When you reach the entries below, transcribe each line word for word.

(EXERCISE INPUT begins)

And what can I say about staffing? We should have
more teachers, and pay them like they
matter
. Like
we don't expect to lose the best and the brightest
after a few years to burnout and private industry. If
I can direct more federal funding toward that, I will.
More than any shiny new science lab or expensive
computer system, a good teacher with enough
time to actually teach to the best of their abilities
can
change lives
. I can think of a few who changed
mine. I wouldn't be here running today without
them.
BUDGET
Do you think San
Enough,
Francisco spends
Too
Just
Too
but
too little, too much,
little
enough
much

(EXERCISE INPUT ends)

> OUTPUT BELOW
And what can I say about staffing? We should have
more teachers, and pay them like they
matter
. Like
we don't expect to lose the best and the brightest
after a few years to burnout and private industry. If
I can direct more federal funding toward that, I will.
More than any shiny new science lab or expensive
computer system, a good teacher with enough
time to actually teach to the best of their abilities
can
change lives
. I can think of a few who changed
mine. I wouldn't be here running today without
them.
BUDGET
Do you think San
Enough,
Francisco spends
Too
Just
Too
but
too little, too much,
little
enough
much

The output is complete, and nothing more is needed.